36. We acknowledge that Ms Nwachuku had concerns that [33] of the judge’s decision was problematic. For our part, we do not consider that the judge’s reasoning is erroneous. As explained above, the appellant’s evidence was vague and, without knowing precisely where the appellant’s father’s farm was located, the reference to the army base or police station being 12 minutes’ away cannot be used as a reference point for the arrival of the army within 25 minutes of the arrival of Hafeez and his men. In other words, it was open to the judge to consider that the speedy response of the army was simply not credible.
37. As noted, Mr Saleem sought to expand the grounds to include a reasons challenge. This was not included in the grounds seeking permission to appeal and was not a ground on which permission to appeal has been granted. No application has been made to vary the grounds and we see no reason to permit Mr Saleem to do so. In any event, we do not regard the judge’s explanations for his findings insufficiently reasoned. The judge’s reasoning is concise but adequate. Moreover, each reason must be viewed as one of a series of reasons which led to the judge’s overall credibility assessment.

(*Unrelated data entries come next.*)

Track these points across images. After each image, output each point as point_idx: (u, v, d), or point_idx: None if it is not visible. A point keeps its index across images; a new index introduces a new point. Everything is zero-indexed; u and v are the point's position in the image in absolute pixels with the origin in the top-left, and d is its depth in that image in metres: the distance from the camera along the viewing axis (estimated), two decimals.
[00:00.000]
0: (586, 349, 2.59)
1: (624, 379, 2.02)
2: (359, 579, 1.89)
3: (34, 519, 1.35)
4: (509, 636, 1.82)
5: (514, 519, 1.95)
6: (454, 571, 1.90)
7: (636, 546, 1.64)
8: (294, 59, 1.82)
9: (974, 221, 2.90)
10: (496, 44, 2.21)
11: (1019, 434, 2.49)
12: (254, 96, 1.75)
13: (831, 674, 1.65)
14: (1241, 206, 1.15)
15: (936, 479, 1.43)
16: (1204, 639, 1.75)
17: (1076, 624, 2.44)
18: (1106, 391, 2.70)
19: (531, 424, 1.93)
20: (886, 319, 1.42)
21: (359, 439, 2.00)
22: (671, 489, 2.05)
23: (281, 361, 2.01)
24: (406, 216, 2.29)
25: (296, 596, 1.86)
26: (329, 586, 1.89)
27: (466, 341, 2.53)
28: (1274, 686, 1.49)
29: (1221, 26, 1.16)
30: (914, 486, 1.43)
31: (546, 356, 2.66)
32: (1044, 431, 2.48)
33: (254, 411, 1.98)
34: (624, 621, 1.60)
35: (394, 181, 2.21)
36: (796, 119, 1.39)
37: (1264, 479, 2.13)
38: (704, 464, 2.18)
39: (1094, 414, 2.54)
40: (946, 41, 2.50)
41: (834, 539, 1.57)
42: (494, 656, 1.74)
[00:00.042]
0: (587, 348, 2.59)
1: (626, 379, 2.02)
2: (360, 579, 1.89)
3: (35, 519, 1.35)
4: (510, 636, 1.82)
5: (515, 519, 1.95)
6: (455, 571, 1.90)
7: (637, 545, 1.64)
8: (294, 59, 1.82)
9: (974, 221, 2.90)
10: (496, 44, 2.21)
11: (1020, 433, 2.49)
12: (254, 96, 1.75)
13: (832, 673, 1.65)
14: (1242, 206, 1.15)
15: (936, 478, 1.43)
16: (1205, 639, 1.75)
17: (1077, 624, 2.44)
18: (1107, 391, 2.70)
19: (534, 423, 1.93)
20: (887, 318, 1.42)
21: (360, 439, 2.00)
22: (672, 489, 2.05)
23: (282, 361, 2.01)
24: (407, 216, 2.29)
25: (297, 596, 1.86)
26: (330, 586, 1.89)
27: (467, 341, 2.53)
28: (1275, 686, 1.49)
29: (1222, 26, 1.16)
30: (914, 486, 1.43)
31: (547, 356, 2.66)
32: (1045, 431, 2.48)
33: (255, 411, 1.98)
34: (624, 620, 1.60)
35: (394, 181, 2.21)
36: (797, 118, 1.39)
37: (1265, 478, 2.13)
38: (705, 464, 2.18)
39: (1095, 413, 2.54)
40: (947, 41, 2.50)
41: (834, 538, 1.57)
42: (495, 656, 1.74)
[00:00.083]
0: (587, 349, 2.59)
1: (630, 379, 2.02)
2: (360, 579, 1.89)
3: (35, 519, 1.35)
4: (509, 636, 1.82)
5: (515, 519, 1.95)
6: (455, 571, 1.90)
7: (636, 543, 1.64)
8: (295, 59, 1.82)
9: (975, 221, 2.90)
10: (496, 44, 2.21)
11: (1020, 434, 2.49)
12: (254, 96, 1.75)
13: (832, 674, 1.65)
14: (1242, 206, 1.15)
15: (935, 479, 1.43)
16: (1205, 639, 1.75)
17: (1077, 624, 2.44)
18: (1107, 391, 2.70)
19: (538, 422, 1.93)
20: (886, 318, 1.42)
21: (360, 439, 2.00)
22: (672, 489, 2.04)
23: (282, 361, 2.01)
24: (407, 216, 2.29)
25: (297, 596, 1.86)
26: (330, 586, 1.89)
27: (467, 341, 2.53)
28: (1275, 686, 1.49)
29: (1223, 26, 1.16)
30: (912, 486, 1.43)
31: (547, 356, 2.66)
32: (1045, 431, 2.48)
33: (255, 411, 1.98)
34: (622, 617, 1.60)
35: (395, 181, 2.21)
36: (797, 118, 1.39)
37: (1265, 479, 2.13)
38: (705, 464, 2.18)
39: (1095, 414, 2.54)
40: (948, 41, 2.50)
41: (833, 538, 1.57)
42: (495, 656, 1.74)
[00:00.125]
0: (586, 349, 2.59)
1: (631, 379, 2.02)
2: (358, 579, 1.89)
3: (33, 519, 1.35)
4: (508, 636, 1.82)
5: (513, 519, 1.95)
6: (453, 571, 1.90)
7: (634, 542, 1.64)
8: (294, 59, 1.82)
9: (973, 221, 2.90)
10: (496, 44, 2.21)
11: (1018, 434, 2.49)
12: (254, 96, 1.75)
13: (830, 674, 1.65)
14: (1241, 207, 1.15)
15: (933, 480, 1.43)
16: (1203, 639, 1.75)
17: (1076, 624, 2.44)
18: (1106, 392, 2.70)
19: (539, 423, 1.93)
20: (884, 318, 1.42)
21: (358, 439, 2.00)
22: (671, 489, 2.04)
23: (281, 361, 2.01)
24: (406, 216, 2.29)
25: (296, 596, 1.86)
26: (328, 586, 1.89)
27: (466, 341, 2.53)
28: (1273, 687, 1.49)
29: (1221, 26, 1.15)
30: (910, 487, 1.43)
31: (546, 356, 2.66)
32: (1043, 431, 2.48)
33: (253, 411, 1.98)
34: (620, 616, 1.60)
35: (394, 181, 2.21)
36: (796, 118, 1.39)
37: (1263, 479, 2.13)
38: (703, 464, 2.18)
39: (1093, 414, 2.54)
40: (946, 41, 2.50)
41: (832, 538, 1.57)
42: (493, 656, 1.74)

38. Even if we were to agree that one or all of the three paragraphs in question contained an error of law for any of the reasons canvassed, we would nonetheless dismiss the appeal on the basis that the error(s) were not material to the outcome.
39. In Degorce v Commissioners for HMRC [2017] EWCA Civ 1427, Henderson LJ explained that it was difficult to envisage circumstances in which the Upper Tribunal could properly leave a decision of the First-tier Tribunal to stand once it is satisfied that the error of law might (not would) have made a difference to that decision. However, ultimately if there is an error of law but it is immaterial there would be no injustice in allowing the decision to stand. We see no basis for considering the decision of the judge could not stand even if the impugned paragraphs were found to be erroneous. The judge gave very cogent reasons at [36] to [41] for rejecting the claim and those reasons have not been challenged. Even without paragraphs [33] to [35], the judge gave ample sustainable reasons for rejecting the claim.
40. We therefore dismiss the appeal.
NOTICE OF DECISION
The decision of the First-tier Tribunal did not involve the making of an error of law and shall stand.

DIRECTION
No later than 7 days after this error of law decision is sent out to the parties, the Principal of Malik and Malik Solicitors shall provide a written explanation as to why the composite error of law bundle was not filed and served in compliance with the Tribunal’s standard directions. That explanation shall be marked for the urgent attention of Upper Tribunal Judge Norton-Taylor.